Sweeny previously spent five years on CBS’ Sherlock Holmes/Dr. Watson procedural Elementary, most of them as executive producer. He went on to acknowledge Watson executive producer Dr. Shäron Moalem, who “shared insights from decades working in genetics and was singularly important in crafting cases set on the vanguard of what’s possible.”

‘Watson’ cast
CBS
Sweeny also praised the work environment on Watson and its No.1 on the Call Sheet.
“Making Watson for two seasons was a rewarding experience for the producers, cast, and crew. We had tight-knit communities in Los Angeles and Vancouver,” he said of the series, which was written in Los Angeles and filmed in Vancouver. “I’ve been blessed to have career highlights and happy experiences on shows, but I’ve never known anything quite like the warm and collegial vibe that prevailed on Watson. I’m especially grateful to Morris Chestnut for his role in making that happen. When Morris was considering the role, we met for coffee and talked about the environment we both hoped to foster. His tireless leadership and example helped make the Watson set a happy experience for everyone who worked there.”

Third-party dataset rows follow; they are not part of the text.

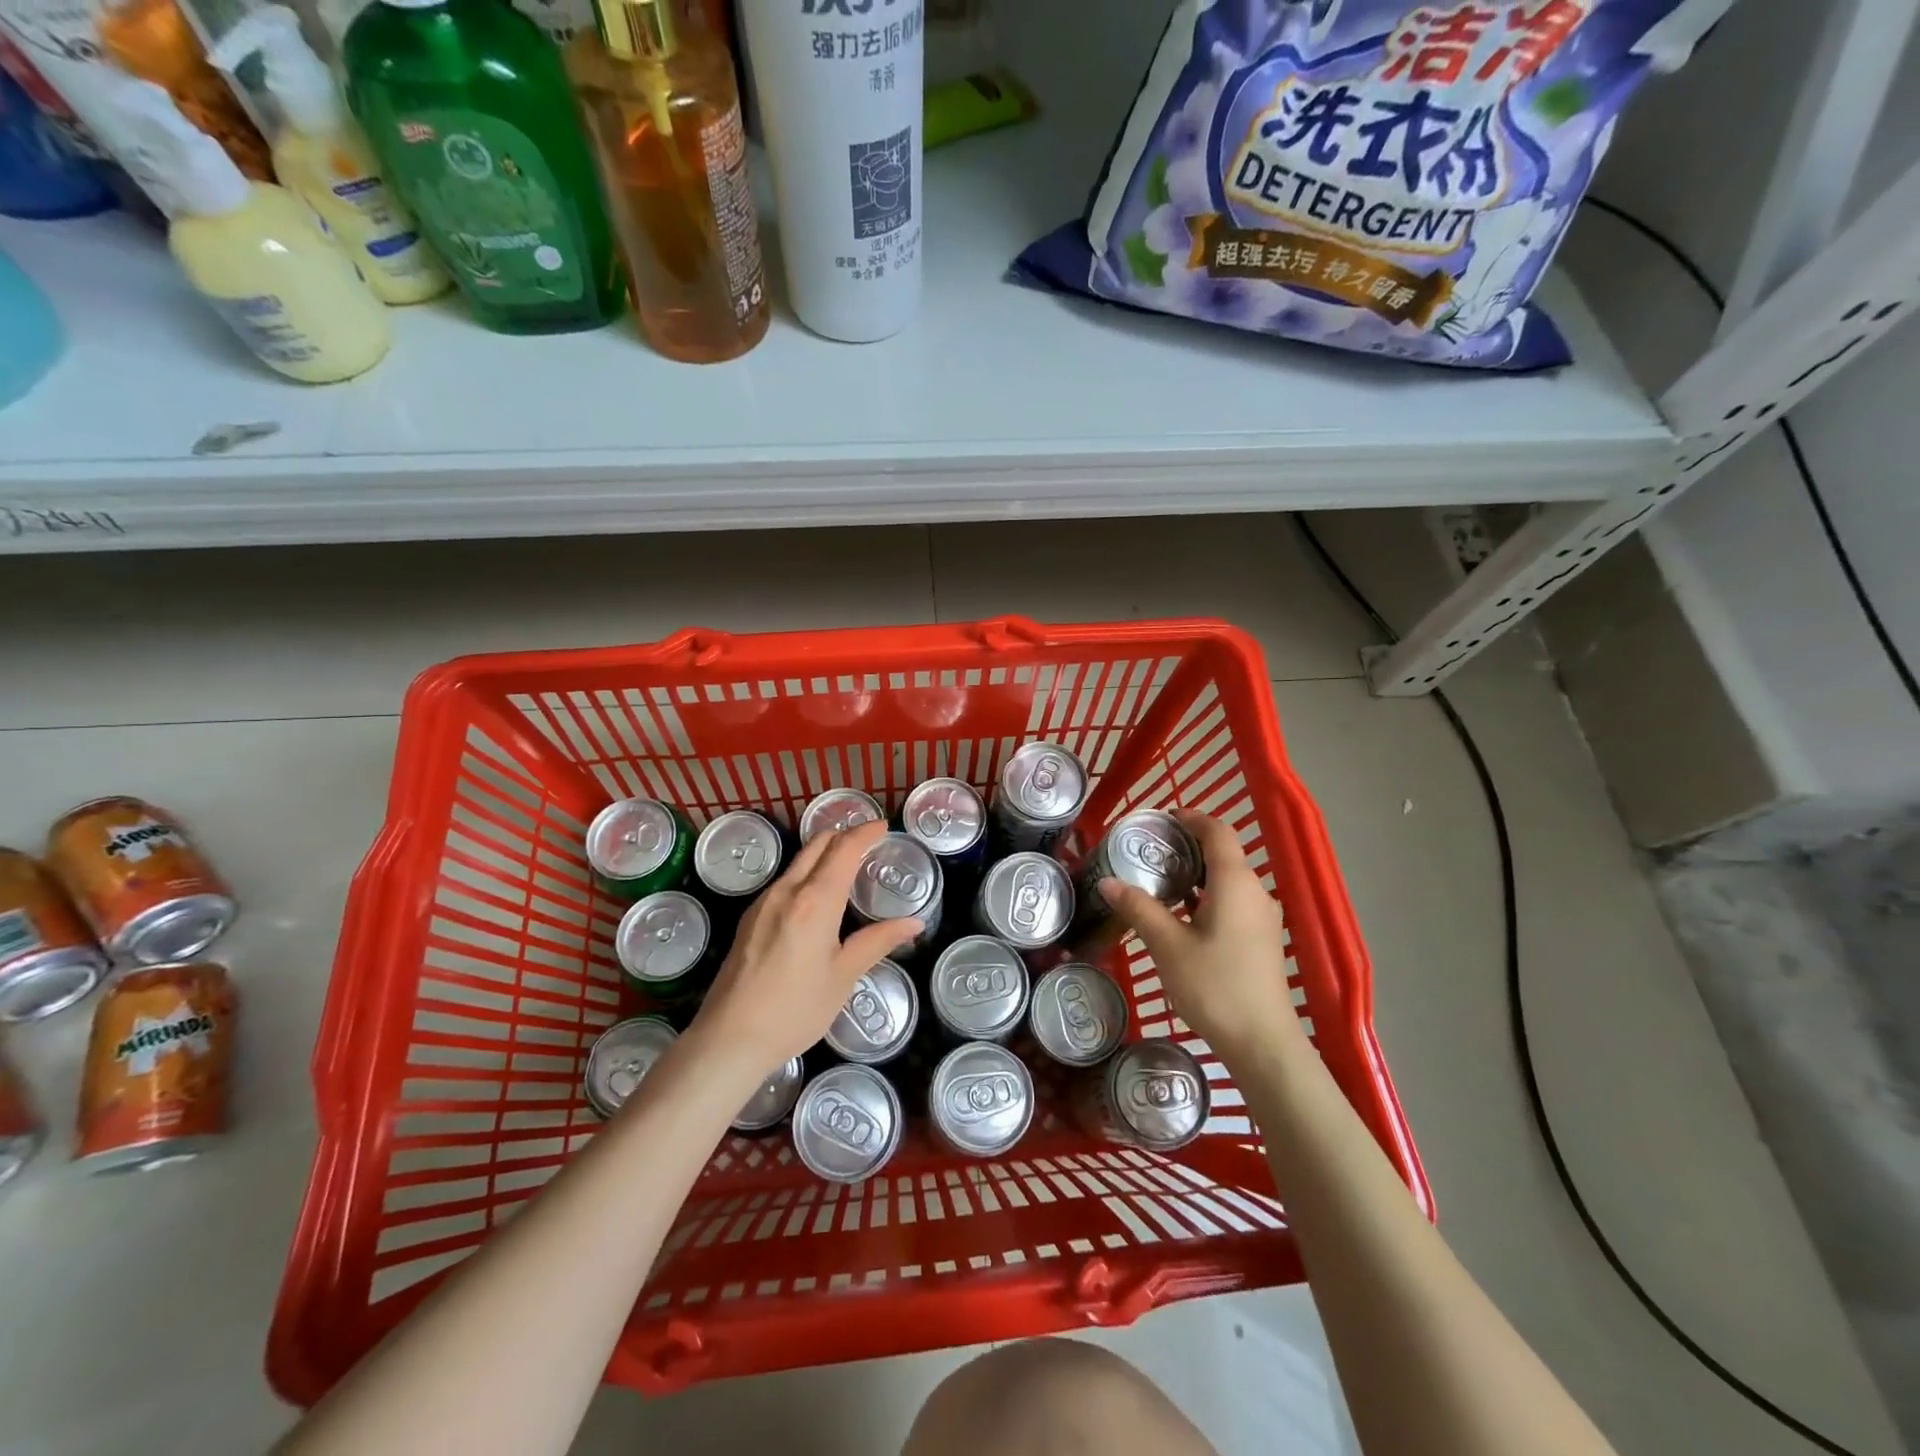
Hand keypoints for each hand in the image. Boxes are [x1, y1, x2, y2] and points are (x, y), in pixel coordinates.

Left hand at [688, 820, 920, 1078]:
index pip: (844, 850)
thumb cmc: (795, 1010)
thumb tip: (914, 923)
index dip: (865, 833)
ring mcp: (763, 903)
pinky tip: (815, 896)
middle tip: (868, 842)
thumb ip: (878, 942)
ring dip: (823, 854)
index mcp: (815, 901)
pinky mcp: (749, 919)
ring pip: (797, 862)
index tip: (883, 827)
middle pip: (817, 846)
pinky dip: (805, 873)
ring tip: (845, 866)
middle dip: (843, 836)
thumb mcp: (844, 976)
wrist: (730, 1039)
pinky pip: (784, 881)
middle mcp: (787, 891)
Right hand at [1097, 809, 1303, 1067]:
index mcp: (1235, 883)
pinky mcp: (1261, 940)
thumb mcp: (1168, 945)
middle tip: (1149, 849)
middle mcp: (1254, 893)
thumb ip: (1139, 908)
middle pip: (1223, 854)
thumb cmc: (1215, 986)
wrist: (1262, 1043)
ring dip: (1196, 873)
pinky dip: (1206, 895)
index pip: (1218, 833)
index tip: (1164, 816)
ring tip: (1158, 879)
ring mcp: (1262, 918)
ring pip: (1227, 880)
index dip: (1192, 818)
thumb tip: (1108, 881)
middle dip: (1187, 846)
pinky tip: (1180, 913)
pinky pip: (1232, 901)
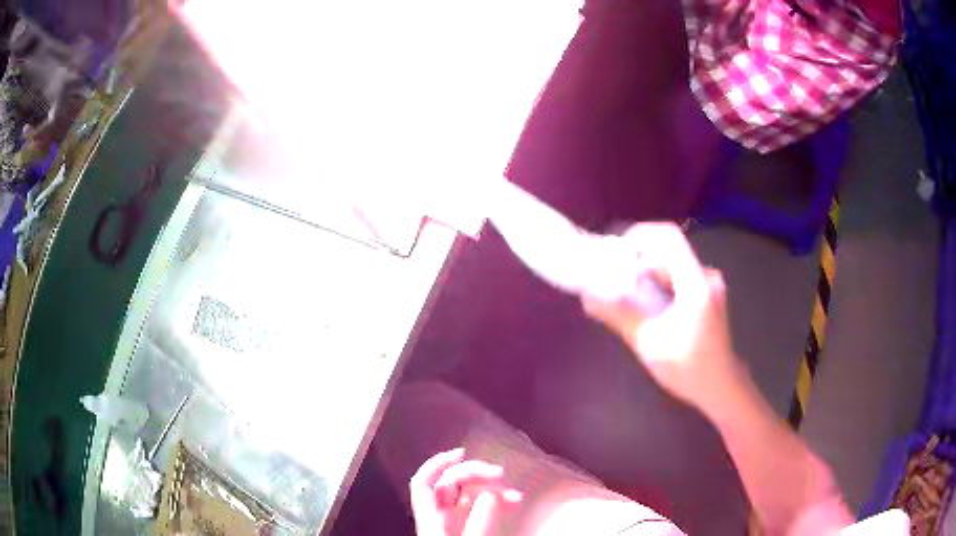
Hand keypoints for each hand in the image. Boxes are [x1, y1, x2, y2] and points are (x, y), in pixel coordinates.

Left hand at [410, 448, 521, 535]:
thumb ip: (479, 519)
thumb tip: (491, 493)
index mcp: (430, 517)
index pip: (423, 482)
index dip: (437, 463)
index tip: (461, 452)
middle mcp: (439, 516)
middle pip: (450, 484)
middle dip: (476, 474)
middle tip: (500, 474)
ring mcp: (453, 522)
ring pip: (469, 495)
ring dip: (492, 490)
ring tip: (515, 495)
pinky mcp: (466, 529)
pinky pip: (480, 509)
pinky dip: (496, 504)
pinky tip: (513, 503)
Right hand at [582, 222, 740, 409]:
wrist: (720, 386)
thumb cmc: (688, 368)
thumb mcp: (649, 343)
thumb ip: (619, 316)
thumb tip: (588, 297)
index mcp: (696, 284)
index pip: (669, 237)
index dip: (640, 235)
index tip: (616, 252)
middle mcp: (705, 275)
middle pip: (667, 250)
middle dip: (638, 258)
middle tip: (614, 276)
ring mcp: (708, 284)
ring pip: (672, 263)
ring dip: (648, 272)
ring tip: (626, 292)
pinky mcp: (707, 293)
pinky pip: (678, 276)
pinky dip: (659, 282)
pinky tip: (647, 303)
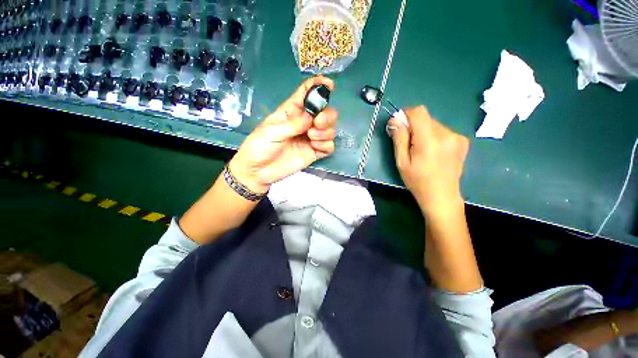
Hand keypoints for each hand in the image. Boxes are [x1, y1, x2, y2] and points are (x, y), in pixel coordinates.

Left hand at [229, 77, 337, 192]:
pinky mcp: (314, 152)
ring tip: (312, 137)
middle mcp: (304, 123)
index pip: (307, 93)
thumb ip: (294, 124)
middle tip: (318, 122)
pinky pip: (329, 146)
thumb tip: (312, 117)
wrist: (258, 170)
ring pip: (330, 129)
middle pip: (326, 112)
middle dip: (327, 115)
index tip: (329, 85)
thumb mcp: (273, 130)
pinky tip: (315, 147)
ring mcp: (310, 139)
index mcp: (292, 111)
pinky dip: (326, 145)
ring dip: (326, 131)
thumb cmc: (260, 146)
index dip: (318, 86)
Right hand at [388, 106, 468, 214]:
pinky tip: (433, 151)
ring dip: (424, 132)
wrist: (442, 196)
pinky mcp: (462, 141)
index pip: (419, 112)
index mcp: (429, 140)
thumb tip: (395, 119)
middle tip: (409, 144)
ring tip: (422, 150)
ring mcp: (457, 137)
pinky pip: (443, 130)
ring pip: (434, 124)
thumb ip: (399, 138)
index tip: (400, 125)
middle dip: (414, 126)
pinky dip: (434, 136)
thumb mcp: (402, 161)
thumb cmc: (417, 181)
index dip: (406, 114)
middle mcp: (447, 134)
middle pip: (426, 118)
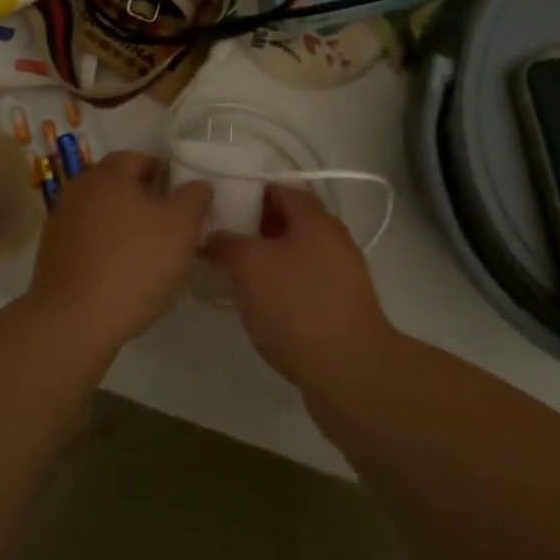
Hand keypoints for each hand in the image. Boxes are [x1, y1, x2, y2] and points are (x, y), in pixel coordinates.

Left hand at [25, 151, 210, 355]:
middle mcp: (79, 190)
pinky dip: (106, 252)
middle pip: (117, 187)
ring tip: (150, 256)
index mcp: (108, 174)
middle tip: (171, 226)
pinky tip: (123, 278)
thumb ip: (194, 198)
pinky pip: (87, 244)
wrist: (73, 322)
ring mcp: (60, 224)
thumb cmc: (133, 264)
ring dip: (124, 228)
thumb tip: (197, 185)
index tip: (183, 197)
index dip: (163, 174)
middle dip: (144, 202)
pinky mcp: (51, 258)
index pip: (138, 158)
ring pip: (101, 216)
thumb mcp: (181, 227)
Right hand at [203, 184, 395, 391]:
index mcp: (315, 217)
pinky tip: (261, 304)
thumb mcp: (248, 267)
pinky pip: (306, 282)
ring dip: (269, 259)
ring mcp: (342, 274)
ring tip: (234, 272)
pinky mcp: (342, 306)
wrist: (350, 372)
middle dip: (255, 227)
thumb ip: (225, 243)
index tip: (219, 204)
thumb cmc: (296, 305)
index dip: (248, 191)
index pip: (279, 187)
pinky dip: (283, 285)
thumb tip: (209, 236)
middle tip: (221, 239)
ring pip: (297, 253)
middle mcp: (333, 238)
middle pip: (290, 220)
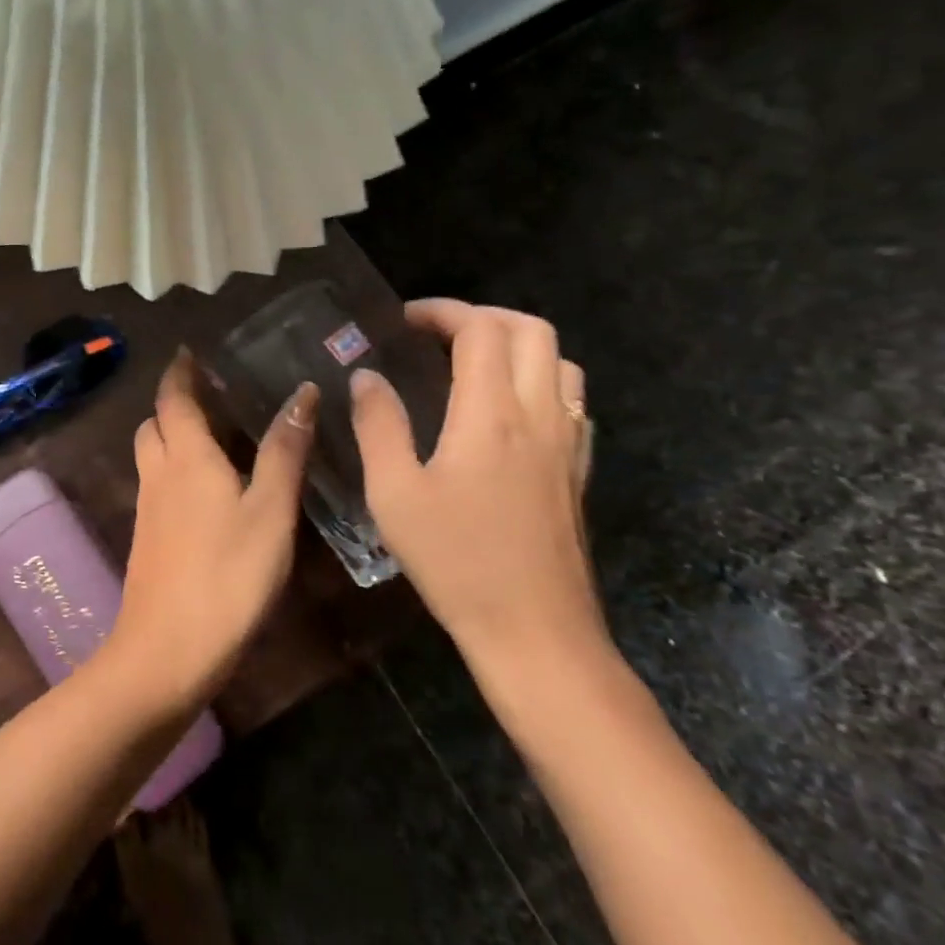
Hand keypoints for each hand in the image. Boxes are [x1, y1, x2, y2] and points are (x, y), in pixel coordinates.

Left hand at [108, 351, 317, 712]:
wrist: (167, 649)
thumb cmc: (228, 574)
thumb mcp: (270, 510)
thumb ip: (284, 451)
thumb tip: (302, 393)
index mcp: (186, 456)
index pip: (173, 397)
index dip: (179, 372)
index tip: (190, 352)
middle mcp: (158, 473)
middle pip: (154, 423)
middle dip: (173, 403)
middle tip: (208, 395)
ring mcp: (147, 508)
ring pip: (151, 455)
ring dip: (170, 436)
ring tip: (210, 437)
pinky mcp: (147, 539)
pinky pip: (156, 486)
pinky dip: (173, 470)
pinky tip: (204, 491)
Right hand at [351, 299, 606, 696]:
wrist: (535, 633)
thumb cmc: (455, 561)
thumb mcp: (394, 493)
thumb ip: (378, 425)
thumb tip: (366, 377)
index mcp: (491, 415)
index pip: (480, 329)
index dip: (441, 311)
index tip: (403, 321)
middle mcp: (539, 415)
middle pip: (531, 330)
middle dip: (482, 316)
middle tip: (437, 334)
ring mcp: (567, 443)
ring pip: (560, 361)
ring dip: (516, 344)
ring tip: (470, 363)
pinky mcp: (577, 471)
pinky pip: (571, 400)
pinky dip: (539, 380)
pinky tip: (507, 410)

As he closes (prematurely) the chapter on Watson, Sweeny chooses to focus on the positive.
While thanking the “special group of people” who worked on the series, his producing partners, the cast, the writing staff, the casting and post departments, he said, “Naturally, all of us mourn the loss of the show and the community around it while also being grateful for the opportunity to make as much Watson as we did.”